(Records for processing)
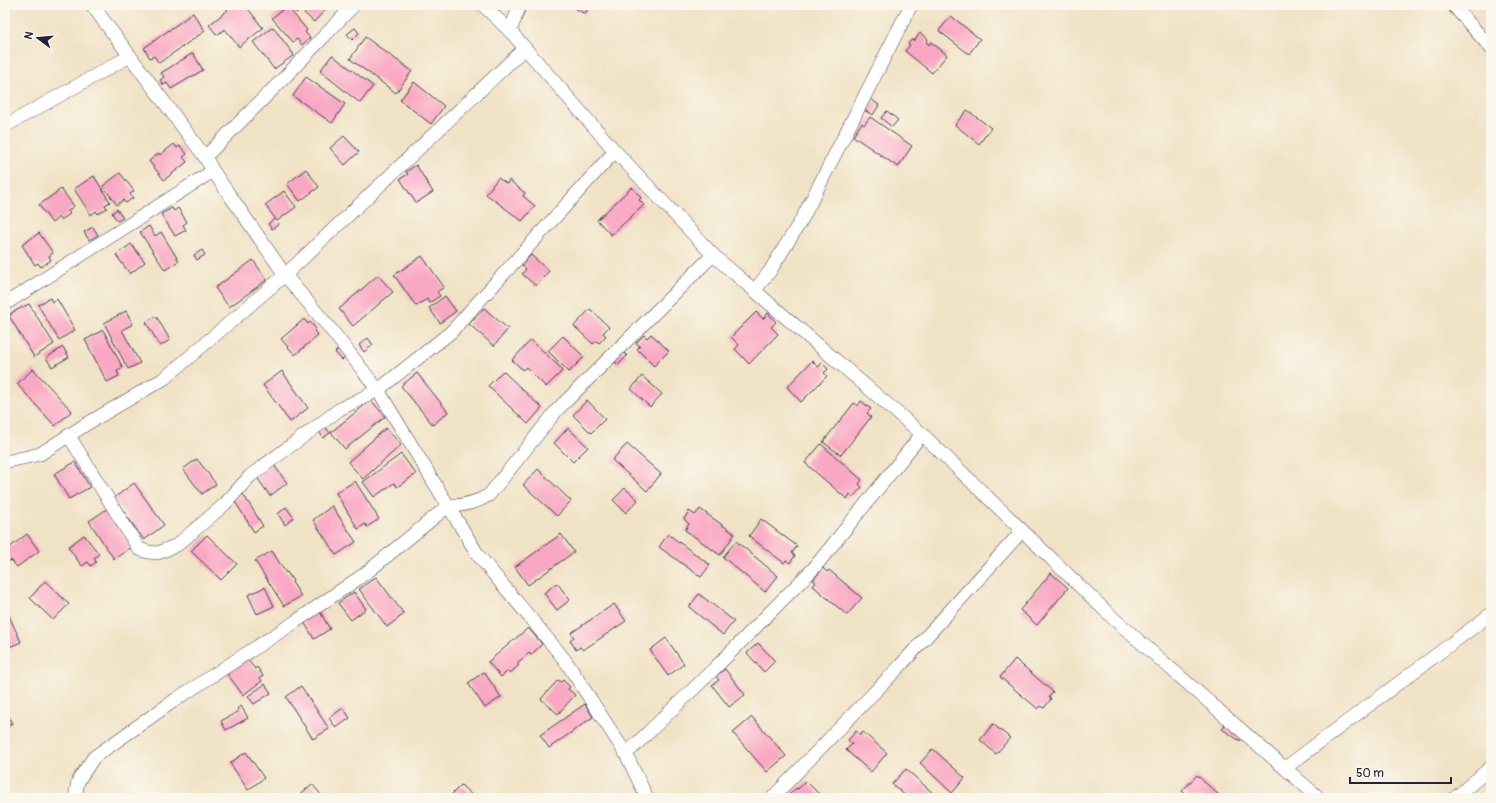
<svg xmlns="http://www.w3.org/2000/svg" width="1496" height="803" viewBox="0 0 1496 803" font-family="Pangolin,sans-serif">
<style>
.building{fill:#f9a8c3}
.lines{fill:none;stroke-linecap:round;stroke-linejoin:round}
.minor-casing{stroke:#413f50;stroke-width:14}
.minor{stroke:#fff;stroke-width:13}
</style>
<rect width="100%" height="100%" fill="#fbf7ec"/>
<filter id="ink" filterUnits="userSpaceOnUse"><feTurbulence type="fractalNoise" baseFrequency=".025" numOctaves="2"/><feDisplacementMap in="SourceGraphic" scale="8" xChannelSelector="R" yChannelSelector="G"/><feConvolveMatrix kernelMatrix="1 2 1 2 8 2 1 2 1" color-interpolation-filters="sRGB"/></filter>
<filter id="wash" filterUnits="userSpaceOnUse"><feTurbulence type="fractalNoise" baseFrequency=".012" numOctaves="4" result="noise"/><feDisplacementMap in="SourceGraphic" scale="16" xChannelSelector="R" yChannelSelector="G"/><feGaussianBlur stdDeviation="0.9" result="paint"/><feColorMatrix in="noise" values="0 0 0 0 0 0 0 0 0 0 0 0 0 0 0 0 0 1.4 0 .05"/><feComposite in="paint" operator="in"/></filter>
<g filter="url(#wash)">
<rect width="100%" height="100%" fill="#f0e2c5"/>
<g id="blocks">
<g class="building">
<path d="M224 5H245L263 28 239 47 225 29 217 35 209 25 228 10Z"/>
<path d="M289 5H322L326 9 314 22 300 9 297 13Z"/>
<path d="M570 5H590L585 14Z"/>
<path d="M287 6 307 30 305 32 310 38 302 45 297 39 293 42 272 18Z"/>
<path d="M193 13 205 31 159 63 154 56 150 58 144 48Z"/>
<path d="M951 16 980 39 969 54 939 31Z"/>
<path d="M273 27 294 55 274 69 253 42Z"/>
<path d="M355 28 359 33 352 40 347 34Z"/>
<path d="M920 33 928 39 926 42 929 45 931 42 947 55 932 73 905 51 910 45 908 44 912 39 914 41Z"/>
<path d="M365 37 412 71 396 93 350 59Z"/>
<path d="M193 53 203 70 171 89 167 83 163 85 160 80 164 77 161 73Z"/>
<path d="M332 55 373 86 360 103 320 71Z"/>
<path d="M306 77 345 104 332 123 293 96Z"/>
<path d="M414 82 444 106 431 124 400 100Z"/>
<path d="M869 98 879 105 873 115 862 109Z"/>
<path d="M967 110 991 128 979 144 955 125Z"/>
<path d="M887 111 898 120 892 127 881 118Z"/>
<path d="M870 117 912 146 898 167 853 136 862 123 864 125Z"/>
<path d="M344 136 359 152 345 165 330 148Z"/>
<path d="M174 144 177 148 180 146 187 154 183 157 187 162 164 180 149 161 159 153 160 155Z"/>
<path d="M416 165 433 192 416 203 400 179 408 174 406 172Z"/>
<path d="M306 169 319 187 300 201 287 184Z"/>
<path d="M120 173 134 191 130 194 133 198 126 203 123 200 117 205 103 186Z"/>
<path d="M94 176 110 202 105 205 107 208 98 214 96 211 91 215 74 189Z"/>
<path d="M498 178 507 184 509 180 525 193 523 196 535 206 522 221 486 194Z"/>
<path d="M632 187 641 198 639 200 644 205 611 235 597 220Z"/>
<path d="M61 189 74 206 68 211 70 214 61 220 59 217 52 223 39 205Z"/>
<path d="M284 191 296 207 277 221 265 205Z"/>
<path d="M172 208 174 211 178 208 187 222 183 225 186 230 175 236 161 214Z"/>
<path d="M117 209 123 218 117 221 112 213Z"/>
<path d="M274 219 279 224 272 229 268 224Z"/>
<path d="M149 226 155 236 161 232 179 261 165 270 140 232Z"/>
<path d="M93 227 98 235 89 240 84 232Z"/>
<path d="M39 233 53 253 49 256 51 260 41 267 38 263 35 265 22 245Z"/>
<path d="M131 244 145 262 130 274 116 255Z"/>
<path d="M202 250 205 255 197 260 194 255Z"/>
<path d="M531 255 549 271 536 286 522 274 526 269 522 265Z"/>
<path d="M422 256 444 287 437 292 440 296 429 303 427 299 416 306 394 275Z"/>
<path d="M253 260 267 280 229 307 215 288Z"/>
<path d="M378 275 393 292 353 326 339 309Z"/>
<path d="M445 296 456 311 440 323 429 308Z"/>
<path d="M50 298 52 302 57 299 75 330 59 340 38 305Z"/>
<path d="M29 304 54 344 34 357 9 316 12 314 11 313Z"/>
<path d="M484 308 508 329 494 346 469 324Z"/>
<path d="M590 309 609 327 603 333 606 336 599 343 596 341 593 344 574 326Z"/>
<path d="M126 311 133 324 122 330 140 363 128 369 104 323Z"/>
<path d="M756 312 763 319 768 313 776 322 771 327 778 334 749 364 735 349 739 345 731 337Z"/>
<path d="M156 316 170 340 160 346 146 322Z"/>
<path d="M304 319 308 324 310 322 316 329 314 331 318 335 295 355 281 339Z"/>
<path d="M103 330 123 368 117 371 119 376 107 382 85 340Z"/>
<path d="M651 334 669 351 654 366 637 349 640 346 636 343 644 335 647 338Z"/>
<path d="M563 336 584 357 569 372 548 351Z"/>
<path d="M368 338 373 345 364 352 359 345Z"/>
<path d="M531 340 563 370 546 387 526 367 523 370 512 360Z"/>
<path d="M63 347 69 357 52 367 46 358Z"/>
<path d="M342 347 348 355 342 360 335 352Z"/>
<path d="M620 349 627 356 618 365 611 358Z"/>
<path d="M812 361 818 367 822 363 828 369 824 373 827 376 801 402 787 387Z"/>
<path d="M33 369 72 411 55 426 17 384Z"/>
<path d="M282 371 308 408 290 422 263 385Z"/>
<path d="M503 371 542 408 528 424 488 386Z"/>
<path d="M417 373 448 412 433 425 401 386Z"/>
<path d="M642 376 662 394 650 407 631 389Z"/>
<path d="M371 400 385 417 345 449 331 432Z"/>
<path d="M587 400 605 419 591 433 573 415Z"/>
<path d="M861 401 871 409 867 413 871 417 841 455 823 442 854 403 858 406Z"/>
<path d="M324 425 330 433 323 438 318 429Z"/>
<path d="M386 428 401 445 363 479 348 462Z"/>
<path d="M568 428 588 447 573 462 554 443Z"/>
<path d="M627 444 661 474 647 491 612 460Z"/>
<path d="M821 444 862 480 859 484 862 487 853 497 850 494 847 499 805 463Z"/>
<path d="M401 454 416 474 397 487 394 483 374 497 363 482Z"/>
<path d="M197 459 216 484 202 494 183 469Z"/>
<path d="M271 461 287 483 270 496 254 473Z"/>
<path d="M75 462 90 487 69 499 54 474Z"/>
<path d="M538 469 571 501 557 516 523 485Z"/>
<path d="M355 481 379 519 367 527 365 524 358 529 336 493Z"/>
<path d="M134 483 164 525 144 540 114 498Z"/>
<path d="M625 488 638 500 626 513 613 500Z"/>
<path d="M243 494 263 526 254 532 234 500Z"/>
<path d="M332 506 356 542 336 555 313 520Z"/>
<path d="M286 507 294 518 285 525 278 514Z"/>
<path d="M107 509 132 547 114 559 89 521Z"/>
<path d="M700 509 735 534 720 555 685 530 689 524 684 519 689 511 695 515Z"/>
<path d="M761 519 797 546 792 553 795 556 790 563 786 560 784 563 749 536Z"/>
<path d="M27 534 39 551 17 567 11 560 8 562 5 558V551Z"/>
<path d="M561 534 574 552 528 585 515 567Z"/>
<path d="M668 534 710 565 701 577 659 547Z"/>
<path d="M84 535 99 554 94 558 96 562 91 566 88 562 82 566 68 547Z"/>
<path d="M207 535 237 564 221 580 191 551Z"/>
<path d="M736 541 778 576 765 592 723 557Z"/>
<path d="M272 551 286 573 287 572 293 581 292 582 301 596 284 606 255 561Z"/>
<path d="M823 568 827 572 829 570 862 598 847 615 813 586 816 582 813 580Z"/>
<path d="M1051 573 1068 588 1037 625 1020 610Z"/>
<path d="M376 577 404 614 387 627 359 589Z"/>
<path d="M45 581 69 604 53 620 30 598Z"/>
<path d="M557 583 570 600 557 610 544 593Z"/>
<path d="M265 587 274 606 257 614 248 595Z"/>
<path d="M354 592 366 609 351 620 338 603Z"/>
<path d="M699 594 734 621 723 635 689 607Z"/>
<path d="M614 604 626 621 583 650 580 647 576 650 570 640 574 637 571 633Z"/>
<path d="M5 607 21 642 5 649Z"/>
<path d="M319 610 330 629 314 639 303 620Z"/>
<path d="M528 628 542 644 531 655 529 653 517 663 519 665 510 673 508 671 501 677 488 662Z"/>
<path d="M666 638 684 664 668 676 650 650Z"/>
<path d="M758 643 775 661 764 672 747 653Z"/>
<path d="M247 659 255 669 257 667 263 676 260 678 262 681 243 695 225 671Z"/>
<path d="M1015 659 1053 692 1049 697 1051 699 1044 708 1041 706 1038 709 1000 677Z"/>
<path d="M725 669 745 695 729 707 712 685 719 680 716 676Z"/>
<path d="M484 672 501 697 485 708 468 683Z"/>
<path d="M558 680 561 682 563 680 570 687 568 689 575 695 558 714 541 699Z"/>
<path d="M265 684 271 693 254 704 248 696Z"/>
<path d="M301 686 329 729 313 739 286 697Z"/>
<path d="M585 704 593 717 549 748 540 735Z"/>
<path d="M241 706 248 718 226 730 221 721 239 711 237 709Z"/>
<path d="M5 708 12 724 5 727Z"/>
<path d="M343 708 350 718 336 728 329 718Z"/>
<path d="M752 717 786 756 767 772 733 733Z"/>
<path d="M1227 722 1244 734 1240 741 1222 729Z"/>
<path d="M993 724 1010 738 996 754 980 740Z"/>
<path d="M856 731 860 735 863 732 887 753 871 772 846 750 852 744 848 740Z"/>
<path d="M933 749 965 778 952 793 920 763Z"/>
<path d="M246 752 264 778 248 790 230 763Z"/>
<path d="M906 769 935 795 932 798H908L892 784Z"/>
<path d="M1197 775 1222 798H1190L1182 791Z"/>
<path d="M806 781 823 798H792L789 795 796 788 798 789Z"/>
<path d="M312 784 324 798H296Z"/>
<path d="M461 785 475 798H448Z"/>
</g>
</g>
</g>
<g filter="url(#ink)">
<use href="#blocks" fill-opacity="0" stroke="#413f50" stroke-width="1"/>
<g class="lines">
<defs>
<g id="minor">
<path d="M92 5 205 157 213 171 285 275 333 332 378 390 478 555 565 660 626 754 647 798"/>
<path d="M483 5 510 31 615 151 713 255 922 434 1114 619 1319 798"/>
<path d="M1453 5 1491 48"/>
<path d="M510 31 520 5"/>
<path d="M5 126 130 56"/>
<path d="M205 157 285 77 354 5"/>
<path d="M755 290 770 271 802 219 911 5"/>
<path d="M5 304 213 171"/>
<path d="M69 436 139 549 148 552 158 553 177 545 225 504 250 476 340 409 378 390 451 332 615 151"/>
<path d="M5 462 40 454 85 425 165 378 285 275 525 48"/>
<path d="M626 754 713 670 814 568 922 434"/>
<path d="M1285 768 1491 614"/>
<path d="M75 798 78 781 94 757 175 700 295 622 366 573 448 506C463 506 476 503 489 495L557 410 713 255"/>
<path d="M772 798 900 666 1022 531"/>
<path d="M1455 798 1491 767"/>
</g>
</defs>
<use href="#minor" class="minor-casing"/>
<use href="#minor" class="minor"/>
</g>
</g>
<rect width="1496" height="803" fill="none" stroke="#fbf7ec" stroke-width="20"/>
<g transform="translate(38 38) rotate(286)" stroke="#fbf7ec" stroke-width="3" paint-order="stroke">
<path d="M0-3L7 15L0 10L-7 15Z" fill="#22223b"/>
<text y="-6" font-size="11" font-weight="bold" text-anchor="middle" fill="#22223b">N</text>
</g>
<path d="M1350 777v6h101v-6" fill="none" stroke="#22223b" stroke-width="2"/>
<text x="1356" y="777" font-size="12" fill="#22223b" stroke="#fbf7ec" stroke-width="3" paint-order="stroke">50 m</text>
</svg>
(End Records for processing)
(Records for processing)
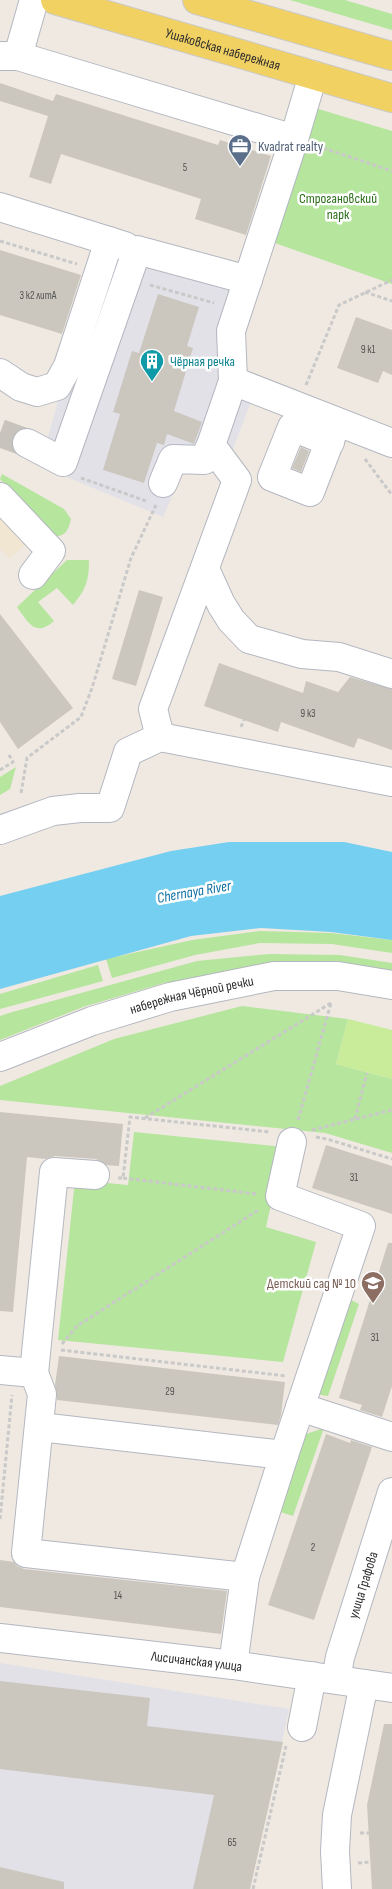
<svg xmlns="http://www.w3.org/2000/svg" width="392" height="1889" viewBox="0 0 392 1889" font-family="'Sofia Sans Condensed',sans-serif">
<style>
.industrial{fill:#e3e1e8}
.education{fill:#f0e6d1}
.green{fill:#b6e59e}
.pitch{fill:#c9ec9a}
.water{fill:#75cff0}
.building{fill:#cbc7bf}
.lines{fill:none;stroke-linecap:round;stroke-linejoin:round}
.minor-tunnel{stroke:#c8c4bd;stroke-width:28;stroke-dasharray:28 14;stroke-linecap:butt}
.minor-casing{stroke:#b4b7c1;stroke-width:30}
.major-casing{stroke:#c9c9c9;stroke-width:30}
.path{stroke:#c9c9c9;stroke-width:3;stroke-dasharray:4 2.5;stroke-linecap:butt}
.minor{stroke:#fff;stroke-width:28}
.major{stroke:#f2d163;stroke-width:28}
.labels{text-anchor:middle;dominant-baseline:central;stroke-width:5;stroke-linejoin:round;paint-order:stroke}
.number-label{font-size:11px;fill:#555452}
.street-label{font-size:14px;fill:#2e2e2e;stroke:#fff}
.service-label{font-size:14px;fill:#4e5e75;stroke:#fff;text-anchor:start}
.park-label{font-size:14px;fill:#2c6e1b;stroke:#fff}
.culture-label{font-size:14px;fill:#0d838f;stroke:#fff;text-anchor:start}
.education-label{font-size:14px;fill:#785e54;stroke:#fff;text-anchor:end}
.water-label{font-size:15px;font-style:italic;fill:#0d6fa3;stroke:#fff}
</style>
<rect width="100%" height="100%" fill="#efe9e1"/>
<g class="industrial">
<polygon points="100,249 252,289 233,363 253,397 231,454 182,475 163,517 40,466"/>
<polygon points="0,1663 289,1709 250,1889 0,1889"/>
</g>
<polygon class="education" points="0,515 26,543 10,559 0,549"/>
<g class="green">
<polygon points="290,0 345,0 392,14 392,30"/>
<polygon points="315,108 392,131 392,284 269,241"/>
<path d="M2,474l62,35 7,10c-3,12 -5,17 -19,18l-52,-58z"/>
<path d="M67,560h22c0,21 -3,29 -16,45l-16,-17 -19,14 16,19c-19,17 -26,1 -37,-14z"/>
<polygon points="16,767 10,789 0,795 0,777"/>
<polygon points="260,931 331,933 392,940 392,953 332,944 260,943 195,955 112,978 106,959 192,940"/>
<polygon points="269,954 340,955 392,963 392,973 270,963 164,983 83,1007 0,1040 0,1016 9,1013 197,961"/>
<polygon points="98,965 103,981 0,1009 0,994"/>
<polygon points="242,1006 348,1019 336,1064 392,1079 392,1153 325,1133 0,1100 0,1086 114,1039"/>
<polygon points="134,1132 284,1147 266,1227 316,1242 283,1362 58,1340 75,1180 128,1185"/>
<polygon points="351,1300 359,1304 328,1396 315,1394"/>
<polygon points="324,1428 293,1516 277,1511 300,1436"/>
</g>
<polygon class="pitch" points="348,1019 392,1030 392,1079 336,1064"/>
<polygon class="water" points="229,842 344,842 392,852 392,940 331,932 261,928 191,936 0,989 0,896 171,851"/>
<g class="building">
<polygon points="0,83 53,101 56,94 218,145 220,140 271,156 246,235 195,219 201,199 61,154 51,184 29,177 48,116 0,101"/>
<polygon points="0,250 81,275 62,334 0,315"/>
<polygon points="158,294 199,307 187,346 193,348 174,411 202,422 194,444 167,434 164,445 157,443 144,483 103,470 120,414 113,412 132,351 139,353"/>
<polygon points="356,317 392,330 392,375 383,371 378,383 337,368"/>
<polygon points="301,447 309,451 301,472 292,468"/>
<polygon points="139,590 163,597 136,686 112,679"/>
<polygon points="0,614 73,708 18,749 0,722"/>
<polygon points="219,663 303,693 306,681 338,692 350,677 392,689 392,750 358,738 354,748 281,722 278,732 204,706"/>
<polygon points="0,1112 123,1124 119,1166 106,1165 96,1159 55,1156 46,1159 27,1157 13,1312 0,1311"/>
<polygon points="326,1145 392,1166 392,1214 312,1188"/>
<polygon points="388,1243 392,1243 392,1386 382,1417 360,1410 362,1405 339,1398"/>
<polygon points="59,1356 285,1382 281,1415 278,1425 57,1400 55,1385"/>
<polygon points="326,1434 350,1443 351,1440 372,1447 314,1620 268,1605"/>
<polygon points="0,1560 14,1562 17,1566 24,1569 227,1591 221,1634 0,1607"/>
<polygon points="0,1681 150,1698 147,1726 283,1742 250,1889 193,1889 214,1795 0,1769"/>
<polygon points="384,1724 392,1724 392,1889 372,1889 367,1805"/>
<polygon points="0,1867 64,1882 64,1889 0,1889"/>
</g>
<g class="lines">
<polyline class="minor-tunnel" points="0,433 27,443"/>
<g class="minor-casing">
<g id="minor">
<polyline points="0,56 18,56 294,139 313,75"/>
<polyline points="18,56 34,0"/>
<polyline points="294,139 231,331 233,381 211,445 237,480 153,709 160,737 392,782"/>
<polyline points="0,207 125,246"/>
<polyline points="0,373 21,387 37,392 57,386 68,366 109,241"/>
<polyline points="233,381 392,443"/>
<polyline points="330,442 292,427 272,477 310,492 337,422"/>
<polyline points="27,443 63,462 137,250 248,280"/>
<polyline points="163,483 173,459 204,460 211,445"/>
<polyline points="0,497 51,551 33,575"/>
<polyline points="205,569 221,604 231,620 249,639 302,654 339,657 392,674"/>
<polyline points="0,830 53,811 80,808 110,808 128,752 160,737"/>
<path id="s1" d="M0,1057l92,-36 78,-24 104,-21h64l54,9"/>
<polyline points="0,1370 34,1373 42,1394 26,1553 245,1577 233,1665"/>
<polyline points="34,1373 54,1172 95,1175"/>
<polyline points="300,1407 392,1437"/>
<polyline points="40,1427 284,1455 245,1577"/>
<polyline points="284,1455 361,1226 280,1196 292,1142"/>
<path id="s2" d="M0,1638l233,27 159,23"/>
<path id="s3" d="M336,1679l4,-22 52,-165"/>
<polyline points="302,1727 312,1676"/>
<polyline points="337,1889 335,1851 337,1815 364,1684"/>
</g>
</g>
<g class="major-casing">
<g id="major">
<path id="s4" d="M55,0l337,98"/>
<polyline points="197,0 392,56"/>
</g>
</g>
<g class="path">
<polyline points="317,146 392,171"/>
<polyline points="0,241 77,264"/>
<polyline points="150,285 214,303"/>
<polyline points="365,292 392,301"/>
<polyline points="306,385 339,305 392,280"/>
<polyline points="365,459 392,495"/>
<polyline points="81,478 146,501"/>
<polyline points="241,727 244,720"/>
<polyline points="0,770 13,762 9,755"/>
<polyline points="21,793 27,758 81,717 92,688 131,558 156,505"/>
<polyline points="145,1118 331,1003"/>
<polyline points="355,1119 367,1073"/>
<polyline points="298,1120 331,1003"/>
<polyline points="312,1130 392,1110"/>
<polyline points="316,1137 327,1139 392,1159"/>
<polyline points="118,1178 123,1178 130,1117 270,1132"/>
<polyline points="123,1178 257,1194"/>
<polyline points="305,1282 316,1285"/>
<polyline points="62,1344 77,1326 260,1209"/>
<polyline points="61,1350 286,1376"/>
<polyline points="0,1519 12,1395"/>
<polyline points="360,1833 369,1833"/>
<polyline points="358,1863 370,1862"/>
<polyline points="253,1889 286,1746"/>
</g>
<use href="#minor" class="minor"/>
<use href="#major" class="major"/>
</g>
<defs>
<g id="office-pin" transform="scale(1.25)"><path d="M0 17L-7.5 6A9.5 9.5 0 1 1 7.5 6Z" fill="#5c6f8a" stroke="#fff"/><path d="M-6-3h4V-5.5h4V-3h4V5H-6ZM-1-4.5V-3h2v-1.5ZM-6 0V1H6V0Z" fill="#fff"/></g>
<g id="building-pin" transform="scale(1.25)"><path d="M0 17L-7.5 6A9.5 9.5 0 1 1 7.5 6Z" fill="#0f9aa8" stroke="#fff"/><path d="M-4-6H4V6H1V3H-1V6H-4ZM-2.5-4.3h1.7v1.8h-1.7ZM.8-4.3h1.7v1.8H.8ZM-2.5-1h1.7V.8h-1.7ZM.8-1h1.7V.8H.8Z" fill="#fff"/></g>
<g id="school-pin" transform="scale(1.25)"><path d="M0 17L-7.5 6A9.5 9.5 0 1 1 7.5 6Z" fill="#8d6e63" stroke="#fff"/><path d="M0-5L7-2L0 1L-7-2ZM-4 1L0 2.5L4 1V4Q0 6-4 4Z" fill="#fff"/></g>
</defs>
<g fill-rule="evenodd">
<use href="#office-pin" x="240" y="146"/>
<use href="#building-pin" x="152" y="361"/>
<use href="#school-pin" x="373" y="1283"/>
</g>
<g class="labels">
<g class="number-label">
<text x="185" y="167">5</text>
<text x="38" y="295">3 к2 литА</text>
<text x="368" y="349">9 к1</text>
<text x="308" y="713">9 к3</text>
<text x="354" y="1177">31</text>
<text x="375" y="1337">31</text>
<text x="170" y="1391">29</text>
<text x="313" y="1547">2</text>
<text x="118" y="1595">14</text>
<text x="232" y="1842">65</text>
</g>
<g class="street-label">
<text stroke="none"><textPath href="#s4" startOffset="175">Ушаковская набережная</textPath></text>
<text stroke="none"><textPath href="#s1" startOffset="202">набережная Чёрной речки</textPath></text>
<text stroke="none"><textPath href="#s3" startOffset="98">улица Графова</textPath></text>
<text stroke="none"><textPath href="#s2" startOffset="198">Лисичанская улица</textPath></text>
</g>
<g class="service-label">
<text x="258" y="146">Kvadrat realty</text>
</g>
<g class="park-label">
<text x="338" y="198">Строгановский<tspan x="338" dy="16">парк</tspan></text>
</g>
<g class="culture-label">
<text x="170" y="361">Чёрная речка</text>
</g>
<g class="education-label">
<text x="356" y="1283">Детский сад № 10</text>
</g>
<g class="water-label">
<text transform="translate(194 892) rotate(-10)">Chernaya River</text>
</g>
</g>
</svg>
(End Records for processing)
Work through the entries, filtering for the string "blocks", and copy each line that holds it.

<g id="blocks">
<use href="#blocks" fill-opacity="0" stroke="#413f50" stroke-width="1"/>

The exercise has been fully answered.